5/10
Right or wrong, a prison is not a country club.
16 June 2019
Warning: Spoilers
A sassy screenplay aids this B women's prison movie a great deal in spite of progressive viewpoints that are a little too cheerily presented to be realistic. The accidental wearing of the same dress of a department store thief ends up with Rochelle Hudson being sentenced to probably the worst prison in her district. Even with powerful defense attorney Freda in escort on her case, she is found guilty for something she did not do. When she gets to the prison, she finds it is run by a corrupt matron (Esther Dale, in one of several similarly cast roles) and a female princess known as "he duchess" (June Lang). With the help of returning prisoner Lola Lane (who provides much of the sass), Hudson becomes accustomed to the ways of the clink. Getting the message to reporter Glenn Ford that a prisoner whose death was listed as pneumonia was actually suicide causes Dale to be demoted and Inescort to be given the top job, which causes the prison's severe rules to be eliminated and a more relaxed atmosphere to be instituted. But Dale and Lang continue to scheme and this results in Hudson being kidnapped when Inescort arranges for a group of prisoners to have furlough at Thanksgiving.
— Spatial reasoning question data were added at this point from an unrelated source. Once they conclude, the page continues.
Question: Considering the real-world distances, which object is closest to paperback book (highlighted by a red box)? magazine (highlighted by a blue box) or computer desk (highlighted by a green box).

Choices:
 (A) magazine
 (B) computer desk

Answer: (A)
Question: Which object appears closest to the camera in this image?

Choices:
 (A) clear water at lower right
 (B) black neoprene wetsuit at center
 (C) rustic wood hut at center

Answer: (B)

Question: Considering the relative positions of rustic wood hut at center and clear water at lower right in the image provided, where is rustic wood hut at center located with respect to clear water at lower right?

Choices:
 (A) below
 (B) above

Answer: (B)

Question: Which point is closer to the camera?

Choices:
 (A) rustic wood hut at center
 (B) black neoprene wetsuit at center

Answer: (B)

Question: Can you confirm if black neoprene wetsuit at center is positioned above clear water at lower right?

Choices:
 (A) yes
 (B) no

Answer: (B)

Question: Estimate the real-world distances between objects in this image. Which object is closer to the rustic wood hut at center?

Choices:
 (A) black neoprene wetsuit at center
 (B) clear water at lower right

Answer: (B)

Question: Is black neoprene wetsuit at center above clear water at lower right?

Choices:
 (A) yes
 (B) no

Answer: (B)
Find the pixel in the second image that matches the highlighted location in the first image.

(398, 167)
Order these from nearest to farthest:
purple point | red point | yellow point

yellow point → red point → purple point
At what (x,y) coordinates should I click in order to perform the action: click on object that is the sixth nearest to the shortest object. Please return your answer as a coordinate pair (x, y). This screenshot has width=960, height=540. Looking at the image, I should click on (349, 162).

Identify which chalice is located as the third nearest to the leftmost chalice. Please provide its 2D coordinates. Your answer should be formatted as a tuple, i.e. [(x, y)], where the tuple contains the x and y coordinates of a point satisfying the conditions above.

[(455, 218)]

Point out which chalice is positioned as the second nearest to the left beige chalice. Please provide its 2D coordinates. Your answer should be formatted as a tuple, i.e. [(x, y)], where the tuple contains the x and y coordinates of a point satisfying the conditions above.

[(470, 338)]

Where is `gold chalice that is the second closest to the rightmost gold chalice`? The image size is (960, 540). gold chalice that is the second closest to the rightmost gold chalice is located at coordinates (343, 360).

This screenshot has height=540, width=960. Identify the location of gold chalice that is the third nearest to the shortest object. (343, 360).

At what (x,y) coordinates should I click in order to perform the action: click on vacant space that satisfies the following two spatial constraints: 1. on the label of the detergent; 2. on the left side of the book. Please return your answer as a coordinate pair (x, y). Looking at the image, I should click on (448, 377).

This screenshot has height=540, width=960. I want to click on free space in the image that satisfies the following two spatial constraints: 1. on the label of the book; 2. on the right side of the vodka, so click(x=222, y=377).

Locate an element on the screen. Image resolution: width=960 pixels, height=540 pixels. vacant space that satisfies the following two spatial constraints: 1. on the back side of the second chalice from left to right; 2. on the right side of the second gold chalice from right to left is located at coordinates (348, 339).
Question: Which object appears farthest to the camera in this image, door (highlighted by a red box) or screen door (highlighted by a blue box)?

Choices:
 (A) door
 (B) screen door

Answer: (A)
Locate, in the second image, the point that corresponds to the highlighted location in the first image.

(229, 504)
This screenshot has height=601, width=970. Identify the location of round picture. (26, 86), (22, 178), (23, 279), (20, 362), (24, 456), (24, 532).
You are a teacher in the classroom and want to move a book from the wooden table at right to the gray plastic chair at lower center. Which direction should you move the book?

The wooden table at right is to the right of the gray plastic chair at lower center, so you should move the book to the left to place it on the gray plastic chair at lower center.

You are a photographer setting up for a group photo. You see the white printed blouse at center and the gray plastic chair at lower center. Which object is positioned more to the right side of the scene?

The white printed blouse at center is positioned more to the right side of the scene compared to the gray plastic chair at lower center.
Certainly, prison reform is a serious issue that remains pertinent until this day. but the way that these girls, seeming more out of a sorority than an actual women's prison, are granted an easier existence is far too sudden and far too experimental. Inescort is directed to be extremely cheery, more like a Girl Scout den mother than a prison warden. it's more of the same for Esther Dale who might have seen play prison matrons in at least two other films and she is just as ruthless as she was in those. In spite of its ridiculous twist, it is still an enjoyable film because the dialogue is a lot of fun and the film flashes by very quickly. It's nice to see Ford at the beginning of his career, pretending at one point to be an attorney to fool Dale while the audience knows that he is a reporter. The scene I wanted, Dale confronting Ford for his deception and him basically telling her off, does not unfortunately occur but there is a delightful denouncement concerning her character at the end, as well as for the trouble making duchess.